Yang menarik, troli di sini dirantai, di mana untuk menggunakan troli, sebuah koin senilai 1€ harus dimasukkan untuk membuka kunci rantai.
Setelah menunggu bagasi kami keluar selama sekitar 30 menit, kami segera keluar dan bingung. Ini kenapa tidak ada pemeriksaan paspor?
Rupanya penerbangan kami dari Amsterdam ke Berlin dianggap penerbangan domestik, karena paspor kami telah dicap masuk saat di Bandara Schipol sebelumnya.
Saat kami keluar dari bandara dan mencari taksi, hawa dingin 13°C langsung menyambut kami.
Dengan bergegas kami segea menuju ke antrean taksi berwarna kuning krem yang berjajar.
Kami sempat bingung dengan sistem antreannya, namun setelah kami datang, ada seseorang yang tidak menggunakan seragam datang menghampiri.
Saya memastikan apakah kami bisa langsung memesan taksi, dia mengangguk dan tanpa basa-basi langsung membuka bagasi belakang dan mengangkat koper kami.
Buset, ngga salah ini? Taksinya menggunakan mobil Mercedes-Benz gini?
Setelah saya menunjukkan alamat apartemen kami, dia langsung mempersilakan masuk dan langsung tancap gas.
Namun jangan khawatir, karena taksi di Berlin ini jujur dan tarifnya sesuai argometer. Saya sempat celingak-celinguk mencari tahu di mana argometernya, rupanya berada di spion tengah.
Kami sempat mengecek tarif taksi dari Bandara Tegel ke apartemen kami, ongkosnya sekitar 20€.
Taksi langsung keluar dari area bandara, tanpa perlu ada ongkos parkir atau membayar biaya apa pun.
Di dalam taksi terdapat GPS yang menjadi panduan sopir untuk mengantarkan kami.
Sebuah ponsel juga terlihat di mana sepertinya si sopir menggunakan aplikasi khusus untuk mencatat perjalanannya.
Sekitar 20 menit, perjalanan akhirnya kami sampai ke tujuan. Ongkosnya sekitar 17€ dan kami memberikan 20€ tanpa meminta kembalian.
Kami sempat berpikir, apakah tips sebesar 3€ tadi cukup, namun melihat kurs, rasanya masih masuk akal.
Tak terasa, perjalanan selama lebih dari 24 jam telah kami tempuh untuk memulai hidup baru.
Ohh pancen kudu jeli mas, ada total jumlah koper, ada total kilogram.
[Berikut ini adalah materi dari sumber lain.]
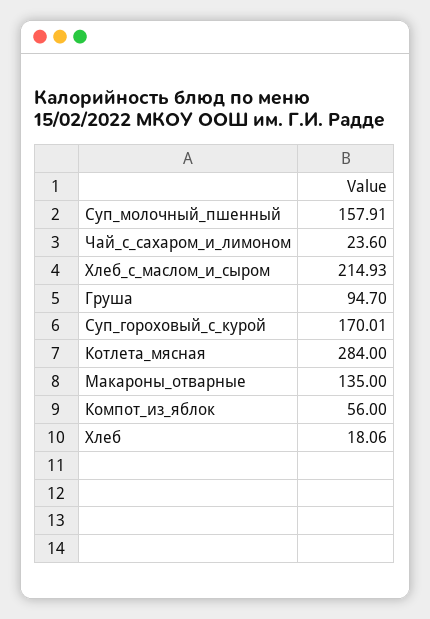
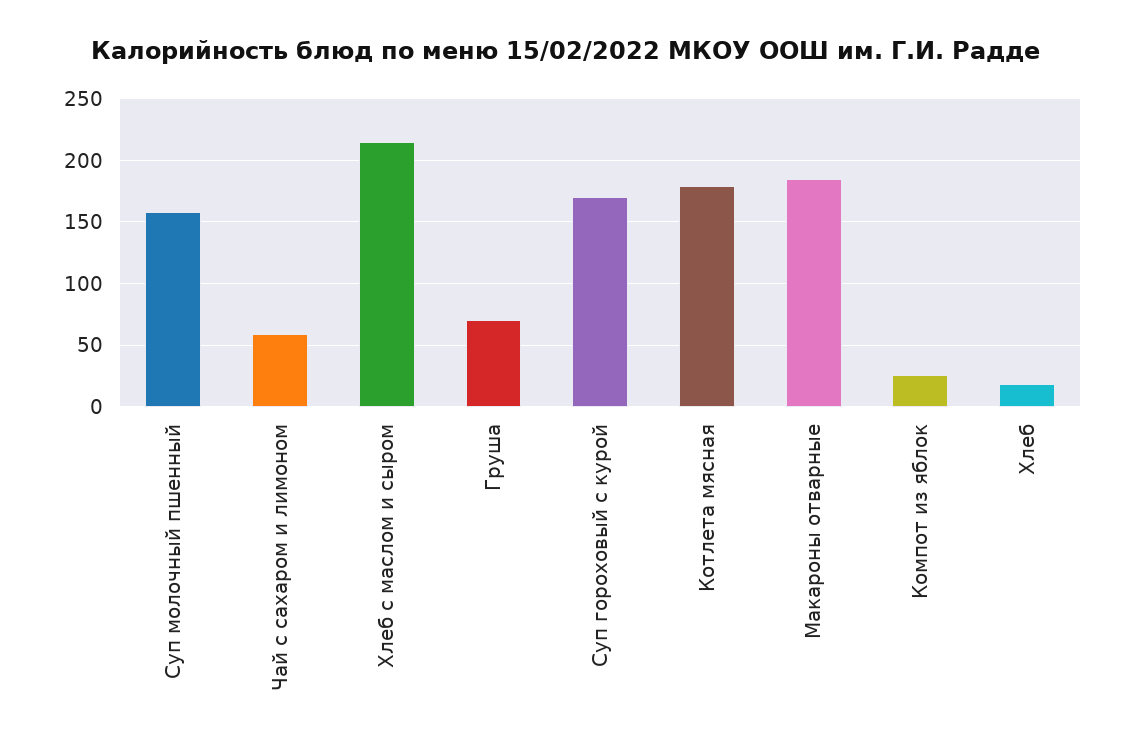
  {
    "Суп_молочный_пшенный": 157.91,
-   "Чай_с_сахаром_и_лимоном": 23.6,
+   "Чай_с_сахаром_и_лимоном": 60,
    "Хлеб_с_маслом_и_сыром": 214.93,
-   "Груша": 94.7,
+   "Груша": 70,
    "Суп_гороховый_с_курой": 170.01,
-   "Котлета_мясная": 284,
+   "Котлета_мясная": 180,
-   "Макароны_отварные": 135,
+   "Макароны_отварные": 185,
-   "Компот_из_яблок": 56,
+   "Компот_из_яблок": 25,
    "Хлеб": 18.06
  }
Birdisirkin pingilimin rute arah ke jakarta, bagasi selalu tergantung tempat beli tiketnya:
– Kalau beli tiket KL, pesawat KL, total bagasi: 1 koper á 23 kg
– Kalai beli tiket GA, pesawat GA, total bagasi: 30 kg, terserah kopernya ada berapa (kalau nggak salah nggak bisa lbh dari 32kg per koper)
– Kalau beli tiket GA pesawat KL, total bagasi: 30 kg, terserah kopernya ada berapa, tetapi *tiap* koper maks 23 kg (aturan KL)
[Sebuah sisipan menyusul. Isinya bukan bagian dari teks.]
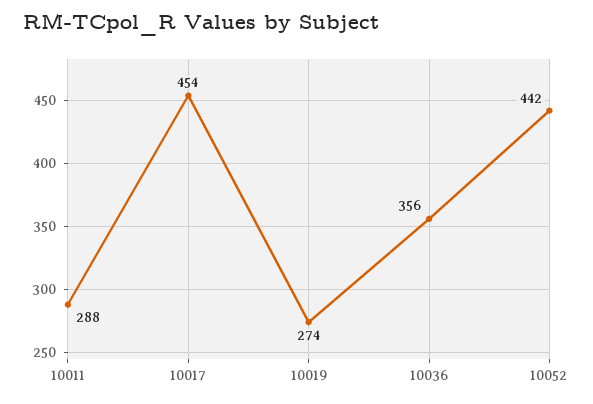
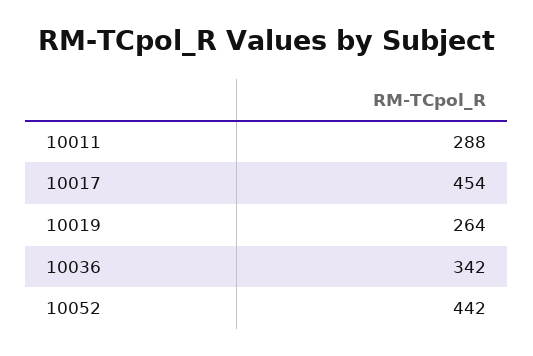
  {
    "10011": 288,
    "10017": 454,
-   "10019": 274,
+   "10019": 264,
-   "10036": 356,
+   "10036": 342,
    "10052": 442
  }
– Kalau beli tiket KL pesawat GA, total bagasi: 1 koper á 23 kg (apes)
Kalau overweight ngitunge:
– Tiket beli di KL (terserah naik apa): dihitung ekstra 1 koper, maks 23 kg – kayanya 100€ per koper, kalau member Flying Blue bisa 80€)
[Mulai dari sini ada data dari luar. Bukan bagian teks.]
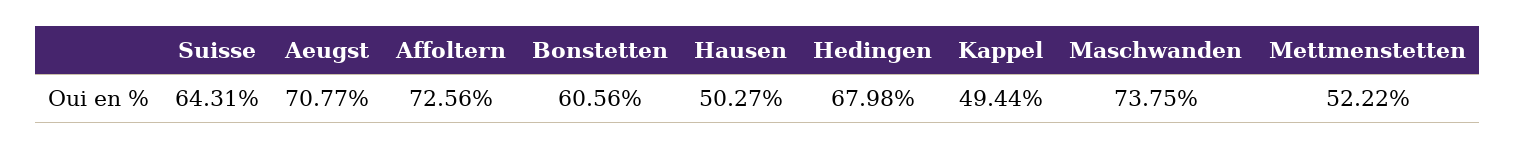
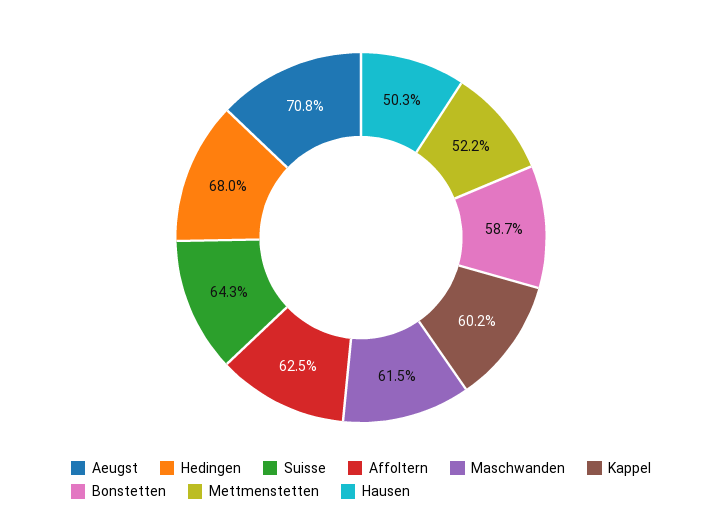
  {
    "Suisse": 64.31,
    "Aeugst": 70.77,
-   "Affoltern": 72.56,
+   "Affoltern": 62.5,
-   "Bonstetten": 60.56,
+   "Bonstetten": 58.7,
    "Hausen": 50.27,
    "Hedingen": 67.98,
-   "Kappel": 49.44,
+   "Kappel": 60.2,
-   "Maschwanden": 73.75,
+   "Maschwanden": 61.5,
    "Mettmenstetten": 52.22
  }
– Tiket beli di GA: (terserah naik KL/GA): dihitung per kilo (yang masih menjadi misteri bagiku berapa)
Kalau maskapai timteng (EK/EY/QR) biasanya total 30 kg, kopernya terserah ada berapa (1 koper isi 32 kg udah pasti dipelototi), overweight per kilo ngitungnya
Bagasi kabin (KL/AF/LH/EK/EY) kalau nggak salah maks 12kg (total, termasuk tas tangan, dll). Jadi biasanya kalau udah lewat 10kg wis ditolak.